Die Beschwerdeschrift enthält auch keinen Hinweis auf eine tatsächlich noch nicht erfolgte Bekanntgabe des Beschlusses vom 11. April 2019 und die Einlegung der Beschwerde lediglich im Vorgriff auf eine noch ausstehende Bekanntgabe (vgl. zu dieser Möglichkeit: BVerwG, Beschl. v. 29.4.2011 - 8 B 86.10 -, juris Rn. 7; Eyermann, VwGO, 15. Aufl. 2019, § 147 Rn. 3 m.w.N.). Gilt danach der erstinstanzliche Beschluss nach § 56 Abs. 2 VwGO i. V. m. § 189 ZPO kraft Gesetzes als zugestellt, ist die Frist zur Begründung der Beschwerde am Montag, dem 27. Mai 2019 um 24.00 Uhr abgelaufen. Innerhalb dieser Frist ist eine Begründung nicht eingereicht worden.

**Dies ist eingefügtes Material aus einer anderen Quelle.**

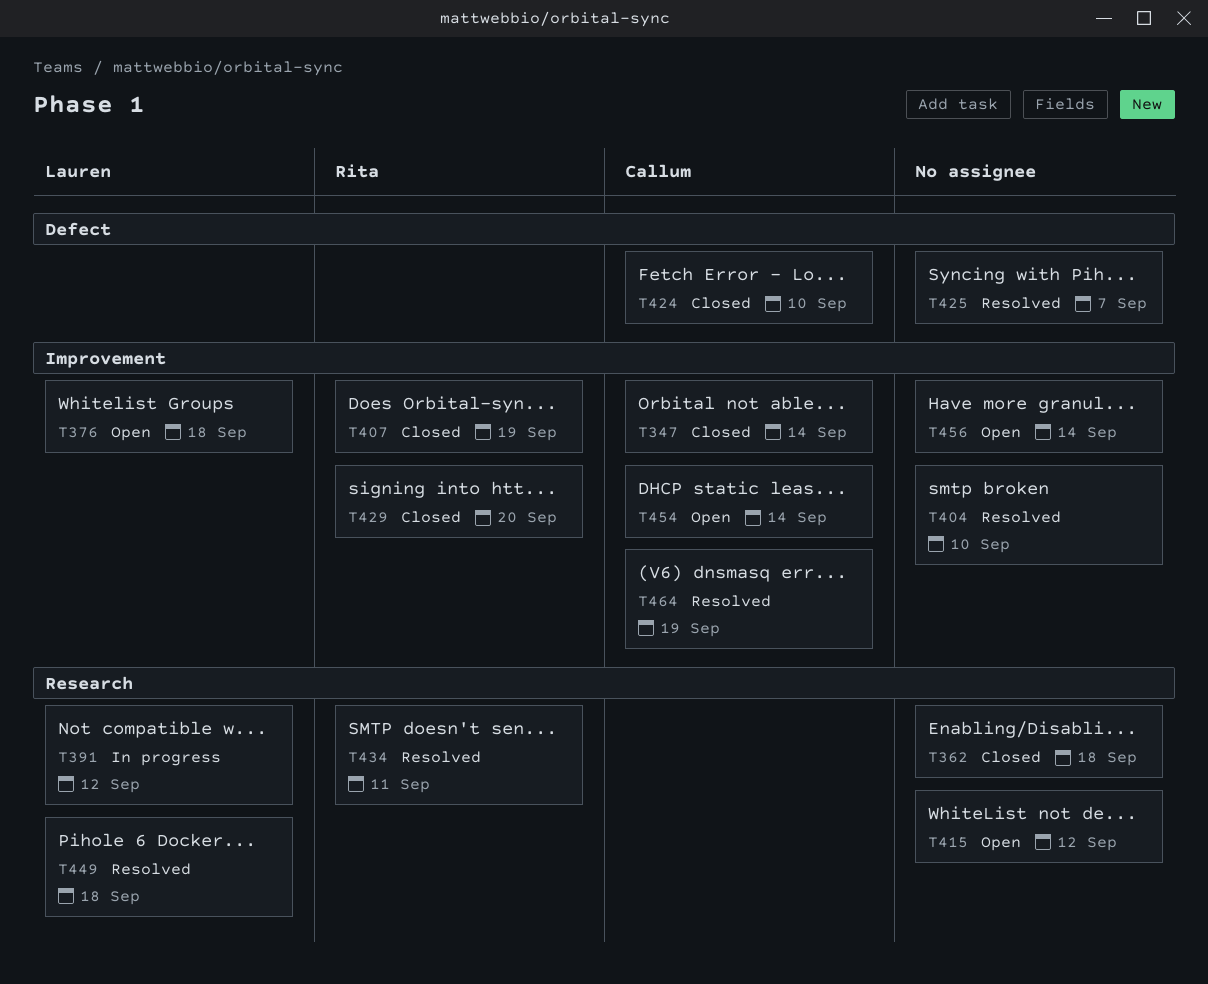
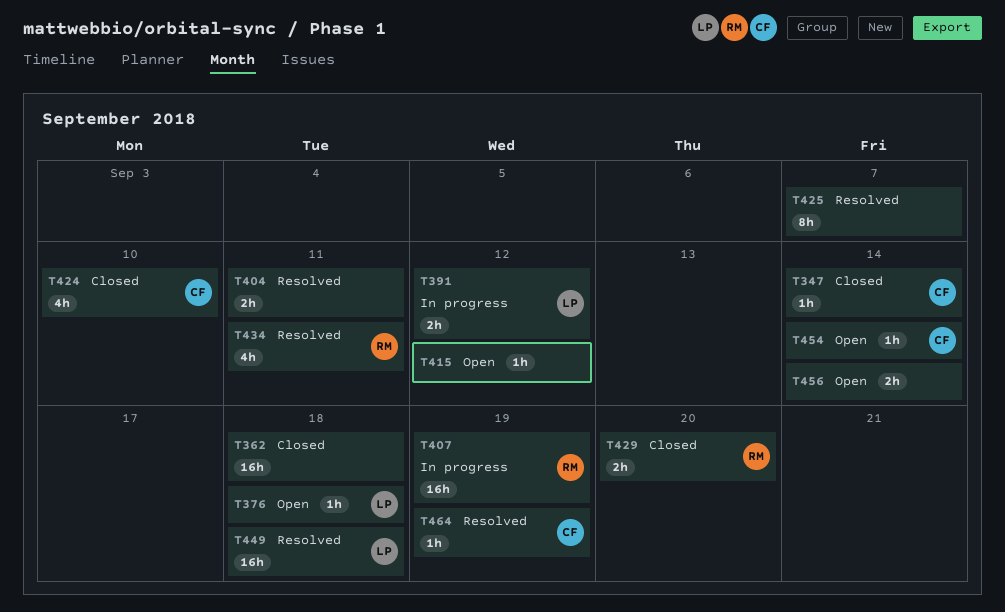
T404, due: Sep 10 -> Sep 11
T407, status: Closed -> In progress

Dem Fristablauf steht auch das auf den 3. Mai 2019 datierte vom Prozessbevollmächtigten der Antragstellerin nachgereichte elektronische Empfangsbekenntnis nicht entgegen. Ein derartiges Empfangsbekenntnis kann die kraft Gesetzes eingetretene Heilungswirkung des § 189 ZPO nicht mehr rückgängig machen (vgl. BFH, Beschl. v. 26.4.2017 - X B 22/17 -, juris Rn. 4). Ein ordnungsgemäß nach § 14 BORA entgegengenommenes und erteiltes Empfangsbekenntnis kann allenfalls einen früheren Zeitpunkt der Bekanntgabe als den der Rechtsmitteleinlegung belegen.

Die Kostenentscheidung folgt aus § 154 Abs. 2 VwGO.

Die Streitwertfestsetzung beruht auf §§ 47 Abs. 1 Satz 1, 53 Abs. 2 Nr. 1, 52 Abs. 1 GKG und Nr. 8.3 sowie Nr. 1.5 Satz 2 des Streitwertkatalogs für die Verwaltungsgerichtsbarkeit (NordÖR 2014, 11).

Dieser Beschluss ist unanfechtbar (§ 152 Abs. 1 VwGO, §§ 68 Abs. 1 Satz 5, 66 Abs. 3 Satz 3 GKG).